Ich spiele nicht so viel, mir ist die Arbeit und das Schreiben wichtiger am PC, ich möchte dennoch eine anständige Tastatur. Nun habe ich bereits Reviews zur Rapidfire mit den MX Speed switches gesehen, aber nie selbst auf solch einer getippt. Mechanische Tastaturen sind für mich allgemein Neuland.  Die Reviews sind unterschiedlich, einige Sagen die Speed sind besser zum schreiben, andere wiederrum meinen die MX Red sind immernoch die besten, obwohl viele auch die blauen mögen etc, was das ganze nicht einfacher macht. Ich habe mich aber prinzipiell bereits festgelegt und will nur noch zwischen reds und speeds wählen.

Jemand persönliche Erfahrungsberichte? Auf Reviews von den ganzen Youtubern lege ich, seit ich gemerkt habe das die sich mit dem Zeug kaum beschäftige, nur hauptsache schnell nen Review hinklatschen, keinen großen Wert, schaue die Videos quasi nur noch, um mich vom optischen zu überzeugen, da man dort meist mehr sieht wie auf Bildern. 

Lange Rede kurzer Sinn: MX Red, oder MX Speed zum schreiben, arbeiten und ein bisschen zocken?


----------



## GhostsOfOpa (23. Juli 2016)

Das musst du unbedingt selbst ausprobieren, ich würde die MX Speed empfehlen, aber das ist Ansichtssache und jeder sieht das anders.


----------



## vfxworld (23. Juli 2016)

Ist dort wirklich so ein großer Unterschied? Ich hab meines wissens nach noch nie auf einer mechanischen Tastatur geschrieben und wüsste auch nicht wo ich das ausprobieren könnte. Wenn ich Glück habe, gibts bei MM oder so vielleicht mal MX Blue oder Red, bei Conrad z.B. gabs nix -_-


----------



## D4rkResistance (1. August 2016)

vfxworld schrieb:


> Ich spiele nicht so viel, mir ist die Arbeit und das Schreiben wichtiger am PC, ich möchte dennoch eine anständige Tastatur.

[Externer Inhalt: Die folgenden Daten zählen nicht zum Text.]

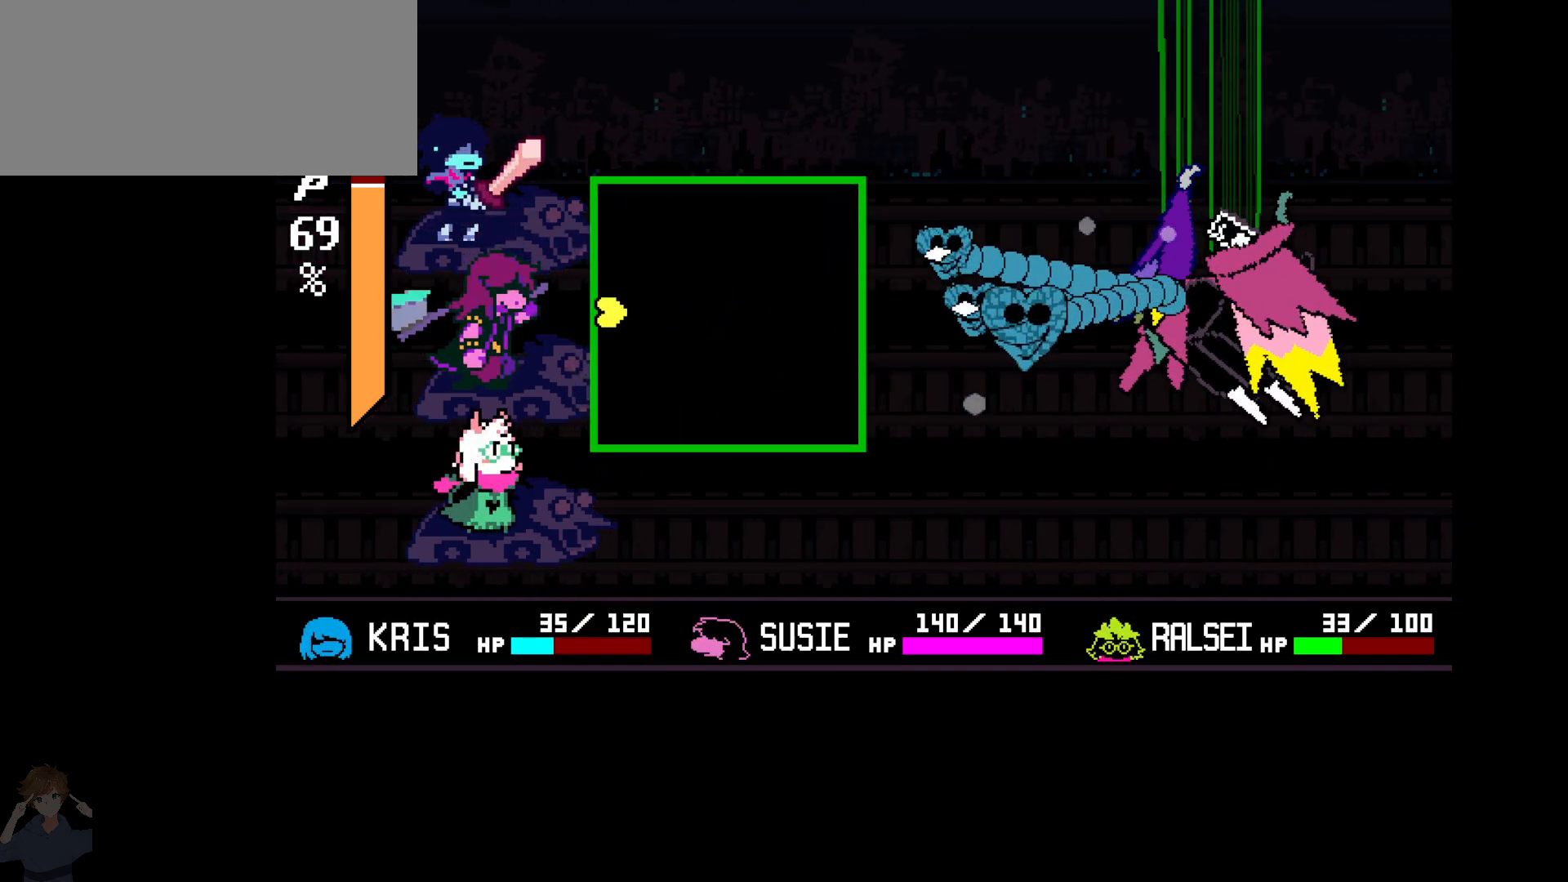
{"keys": [], "events": []}
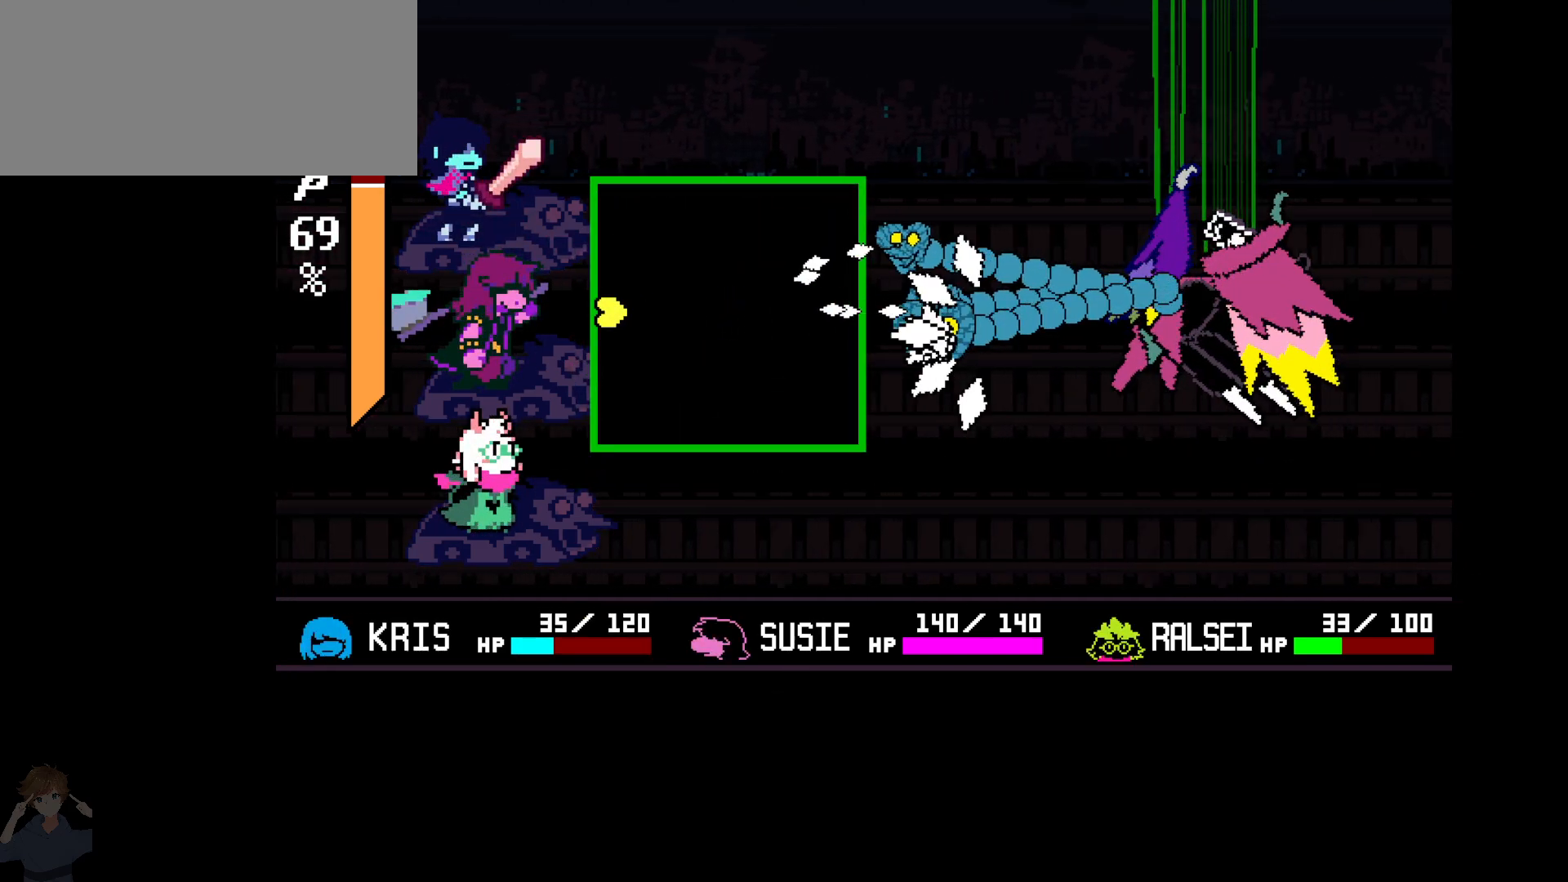
{"keys": [], "events": [[50, "up", "down"], [283, "up", "up"], [383, "up", "down"], [467, "up", "up"]]}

Warum dann überhaupt MX Red/Speed? Das sind Switches, die eher für Gaming ausgelegt sind. Als Vielschreiber und Zocker würde ich eher Richtung MX Brown gehen (nutze ich selbst), wenn du aber eigentlich nur schreibst und kaum zockst, wäre vielleicht auch MX Blue was für dich. Vorausgesetzt dich macht das Klackern nicht wahnsinnig. Viele stehen aber gerade beim Schreiben darauf. Ich denke die beste Option für dich wäre die K70 mit MX Brown Switches. Denn genau diese nutze ich und finde sie mega!!


----------



## enux (19. August 2016)

MX Red halte ich für reines Schreiben für zu leichtgängig (hab die selber und hätte lieber die MX Brown nehmen sollen). Die mit Click finde ich persönlich zum Schreiben am besten, ist im Großraumbüro aber den Kollegen gegenüber nicht vertretbar. MX Silent habe ich zum Zocken und finde sie dafür perfekt. Das sind imho leisere MX Red.


----------